▸ Task to carry out:
Every line below is to be given again precisely; images are to be left out.

▸ Input material:
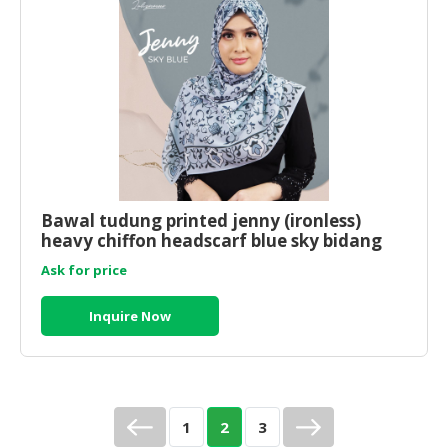
Bawal tudung printed jenny (ironless)
heavy chiffon headscarf blue sky bidang
45x45
Ask for price
Inquire Now
1
2
3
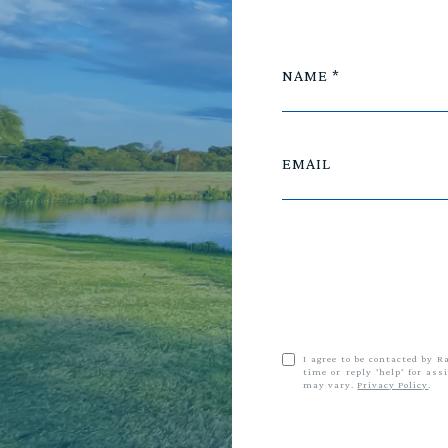
NAME
EMAIL
I agree to be contacted by R
time or reply 'help' for as
may vary.
Privacy Policy
.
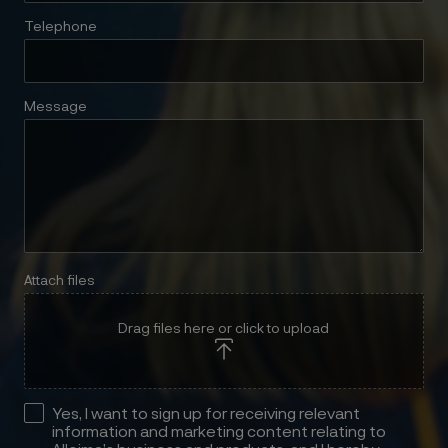
Telephone
Message
Attach files
Drag files here or click to upload
Yes, I want to sign up for receiving relevant
information and marketing content relating to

▸ Output below:
Bawal tudung printed jenny (ironless)
heavy chiffon headscarf blue sky bidang
45x45
Ask for price
Inquire Now
1
2
3
NAME
EMAIL
I agree to be contacted by R
time or reply 'help' for as
may vary.
Privacy Policy
.
Telephone
Message
Attach files
Drag files here or click to upload
Yes, I want to sign up for receiving relevant
information and marketing content relating to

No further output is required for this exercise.